This report begins, 'Horrid and Barbarous MURDER. Committed upon the Body of Mary Thomson, By her sweet-heart David Brown, A FARM SERVANT NEAR CARLISLE, Who Seduced her under promise of Marriage,--and when, on account of her pregnancy, she became urgent on their marriage, he appointed to meet her at Lime Wood, where, in a lonely spot, he stabbed her with a knife, and then threw her into the pond, with a quantity of stones tied into her shawl. With an account of the wonderful discovery of the body, on which was found the letter of appointment,---and which led to the apprehension of the perpetrator of the dreadful crime.' Published by William Sanderson of Edinburgh.
This broadside dates from 1835-6, when Sanderson had offices in the High Street. It boasts a fine woodcut depicting the murder. Woodcuts would often be reused, but this one appears to have been specially made because the pond is shown. Also interesting is the inclusion, at the bottom, of a ballad about the crime. This offers a more conjectural approach to the telling of the tale.

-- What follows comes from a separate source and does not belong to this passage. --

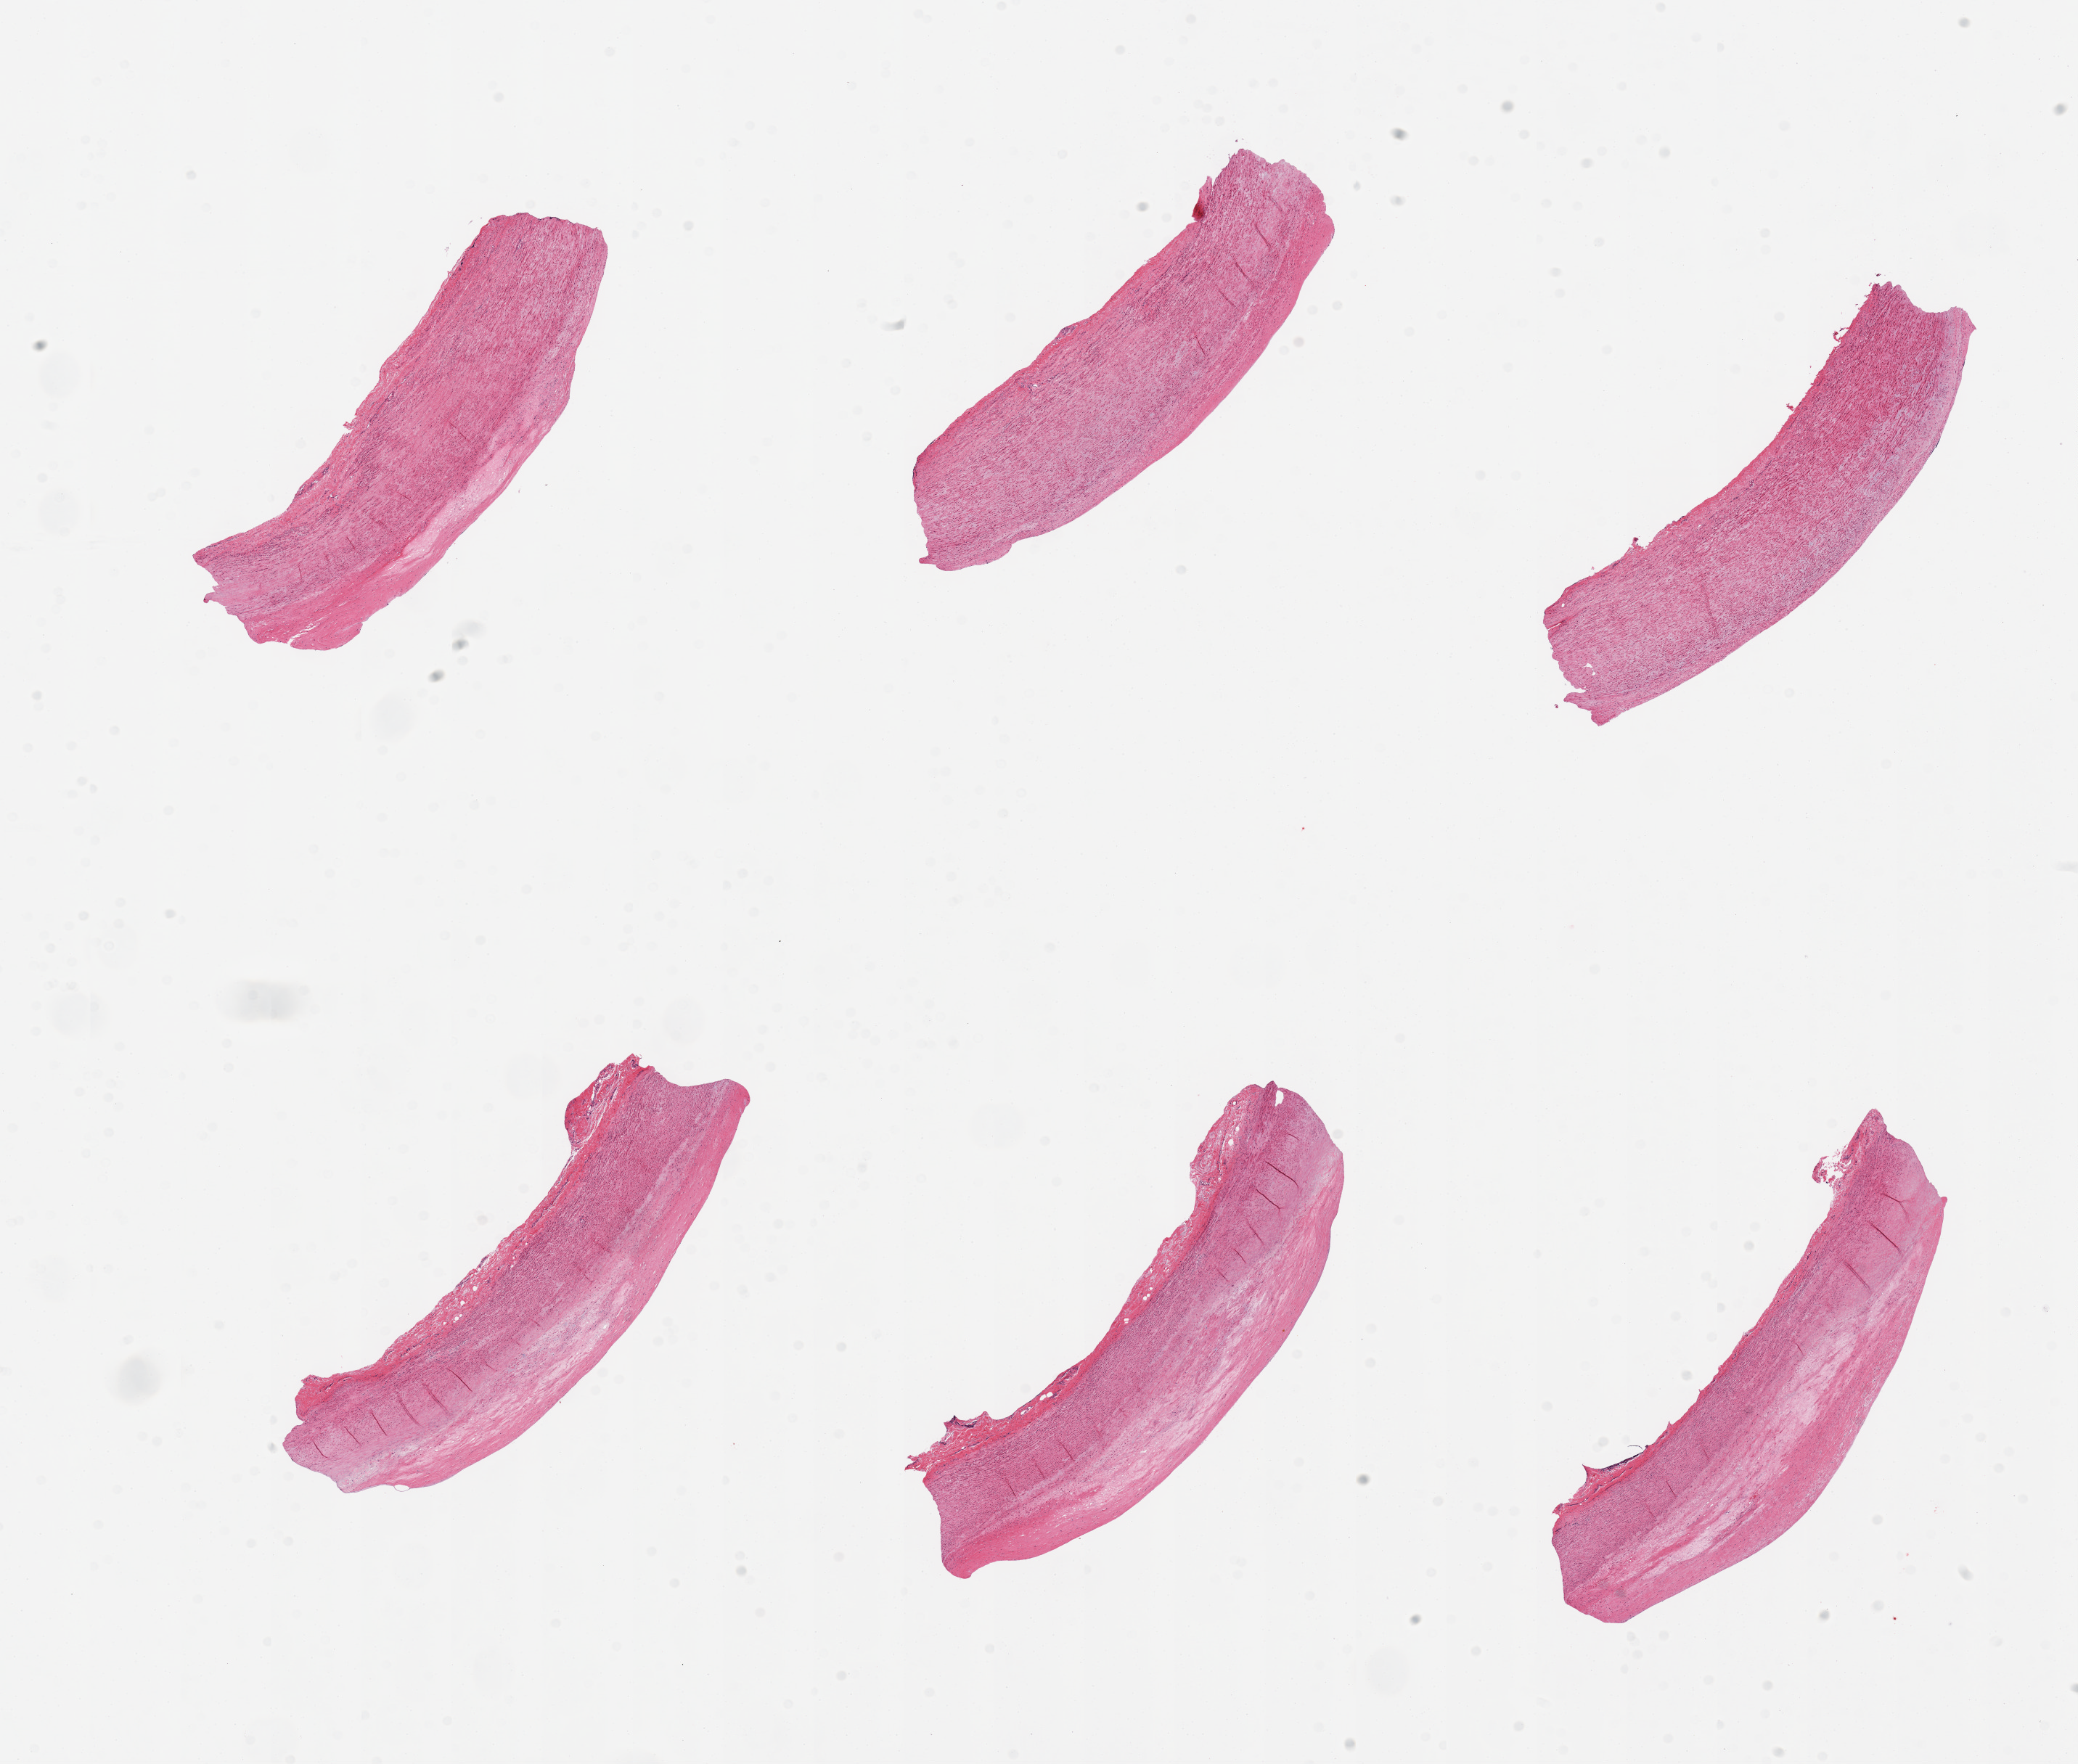
Whole-slide image, haematoxylin and eosin stain, a low-resolution overview of the entire scanned area, about 22.6 x 19.2 mm (acquisition: 20x scan). PAXgene-fixed paraffin-embedded (PFPE) section. Section of aorta (target tissue). Tissue donor sample. Donor sex: female.
• pathologist's review note for this sample: 6 pieces; flat fibrofatty plaques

Broadsides are single sheets of paper, printed on one side, to be read unfolded. They carried public information such as proclamations as well as ballads and news of the day. Cheaply available, they were sold on the streets by pedlars and chapmen. Broadsides offer a valuable insight into many aspects of the society they were published in, and the National Library of Scotland holds over 250,000 of them.